We have two instruments that measure the distance between two points. The measurements given by the two instruments are random variables \(X_1\) and \(X_2\) that are independent with \(E(X_1) = E(X_2 ) = \mu\), where \(\mu\) is the true distance. From experience with these instruments, we know the values of the variances \(\sigma_1^2\) and \(\sigma_2^2\). These variances are not necessarily the same. From two measurements, we estimate \(\mu\) by the weighted average \(\bar{\mu} = wX_1 +(1−w)X_2\). Here \(w\) is chosen in \([0,1]\) to minimize the variance of \(\bar{\mu}\).
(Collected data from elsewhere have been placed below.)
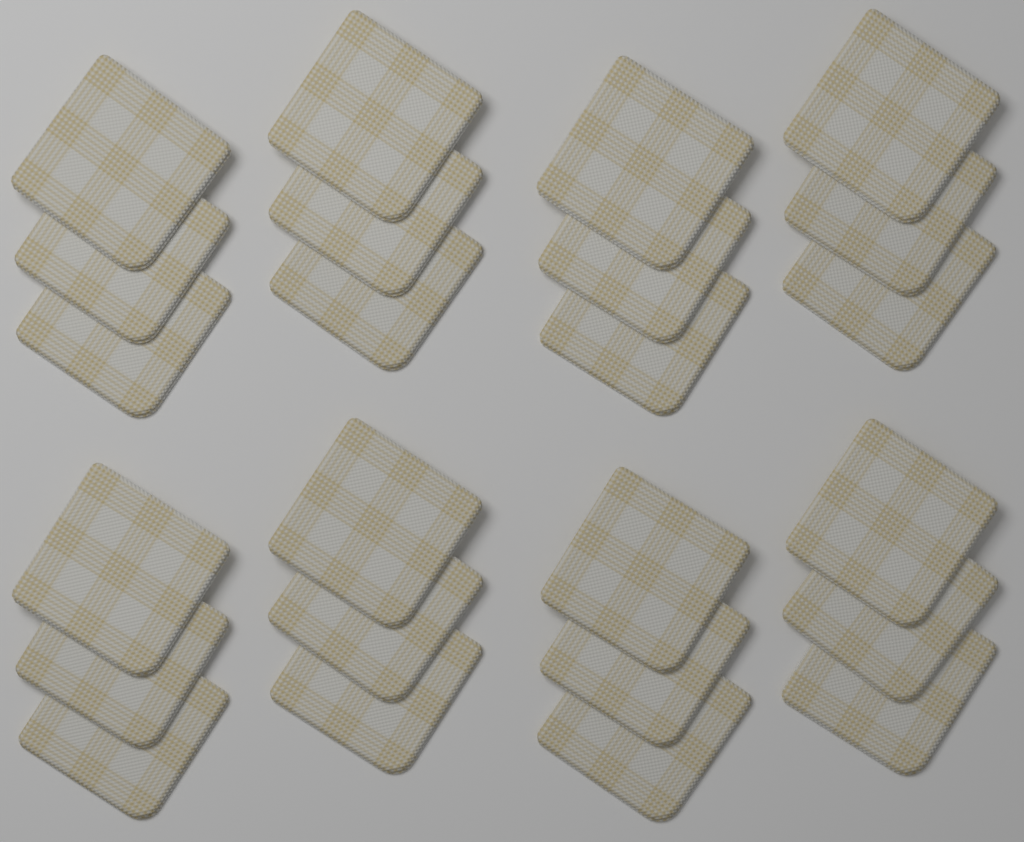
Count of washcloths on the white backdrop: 24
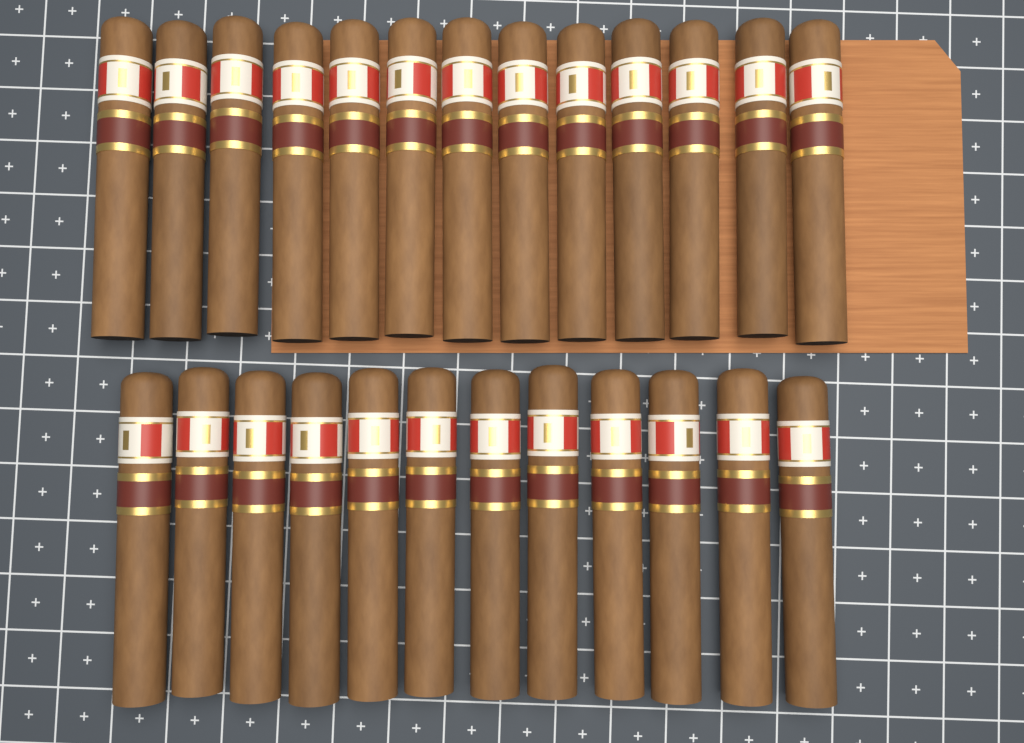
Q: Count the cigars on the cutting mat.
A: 25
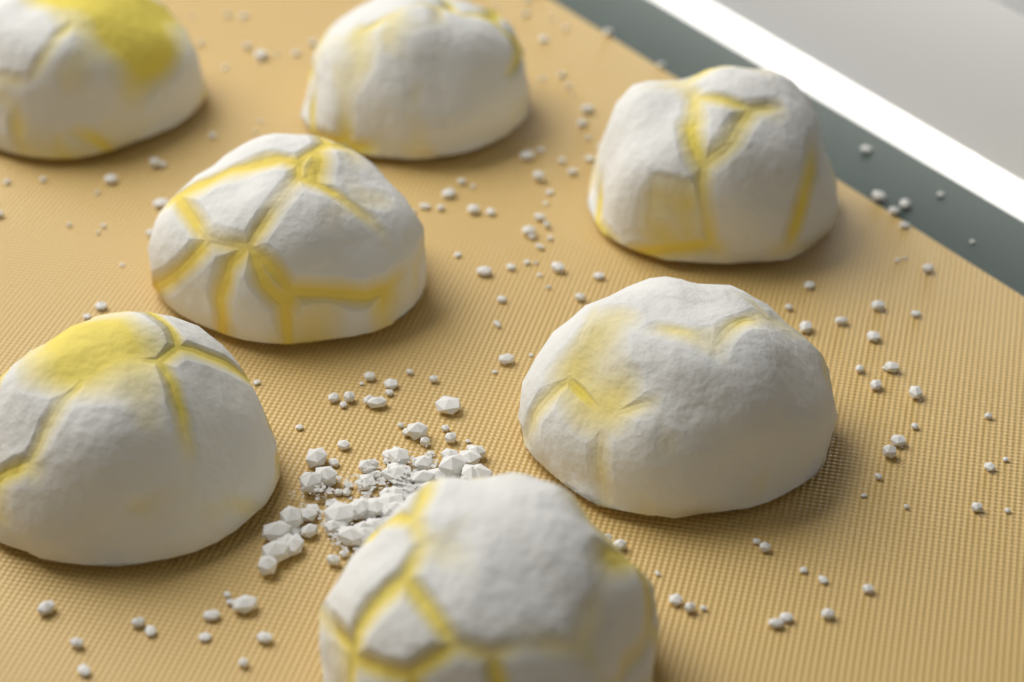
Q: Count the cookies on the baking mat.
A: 7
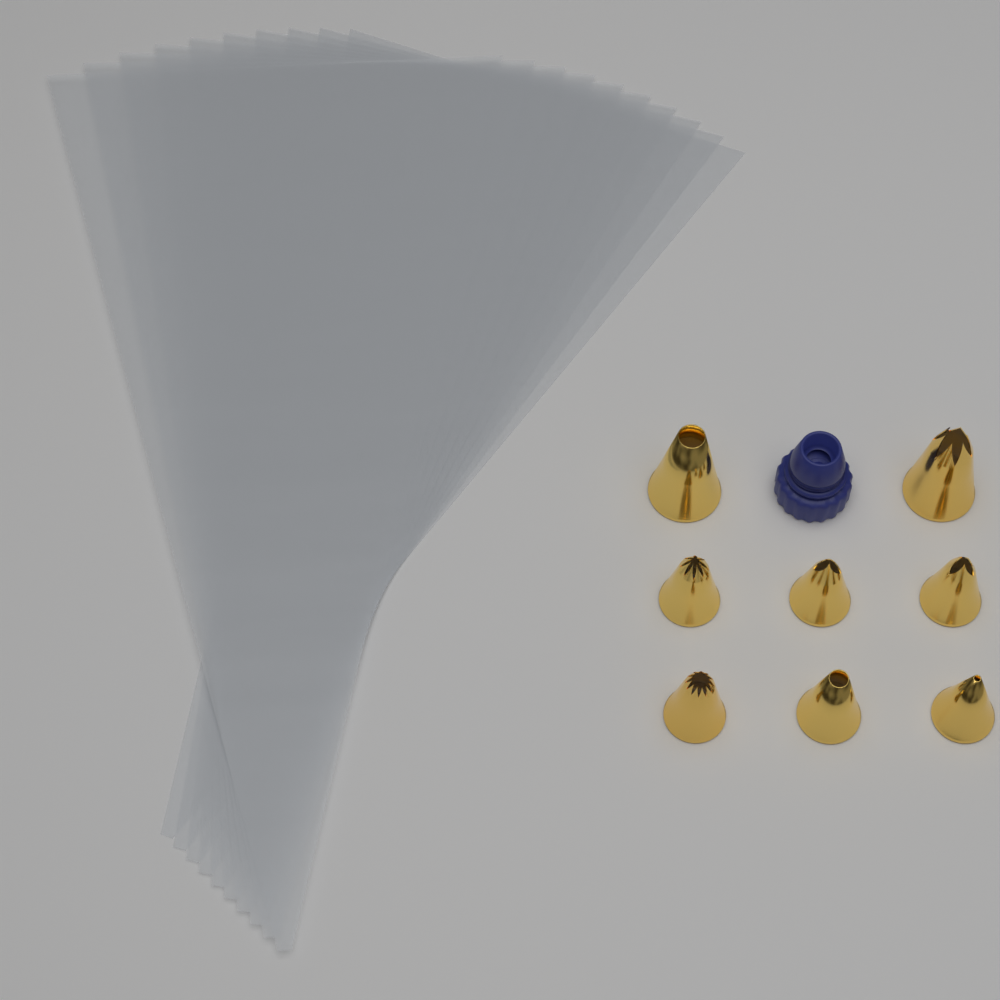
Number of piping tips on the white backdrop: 8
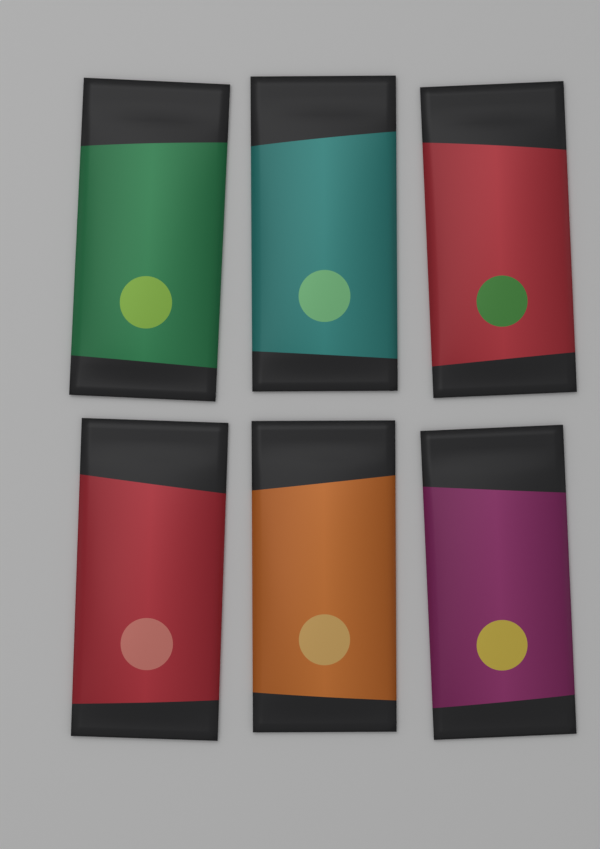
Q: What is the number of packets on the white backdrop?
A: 6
The expectation of \(\bar{\mu}\) is \(\mu\). As both \(E(X_1)\) and \(E(X_2)\) equal \(\mu\), any linear combination of them where the components are \(w\) and \(1-w\) must also equal \(\mu\). \[ \forall_w: w\mu + (1 - w)\mu = w\mu + \mu - w\mu = \mu \]
To minimize the variance of a function, one usually finds the point at which the function’s first derivative equals 0. Here, the question is to minimize \(\textrm{Var}(\bar{\mu})\): \[ \begin{aligned} f(w) &= \textrm{Var}(\bar{\mu}) = \textrm{Var}\left(wX_1 + (1-w)X_2\right)\\ &= w^2 \textrm{Var}(X_1) + (1-w)^2\textrm{Var}(X_2)\\ &= w^2\sigma_1^2 + \left(1 - 2w + w^2\right)\sigma_2^2\\ &= w^2\sigma_1^2 + \sigma_2^2 - 2w\sigma_2^2 + w^2\sigma_2^2\\ \frac{df}{dw} &= 2w\sigma_1^2 - 2\sigma_2^2 + 2w\sigma_2^2\Rightarrow0\\ 0 &= w\sigma_1^2 - \sigma_2^2 + w\sigma_2^2\\ w &= \mathbf{\frac{\sigma_2^2}{\sigma_1^2+\sigma_2^2}} \end{aligned} \]
The weight given to each variable is in proportion to its contribution to the variance. Precisely, the weight given to \(X_1\) is the proprtion of \(X_2\)’s variance of the total, and vice versa.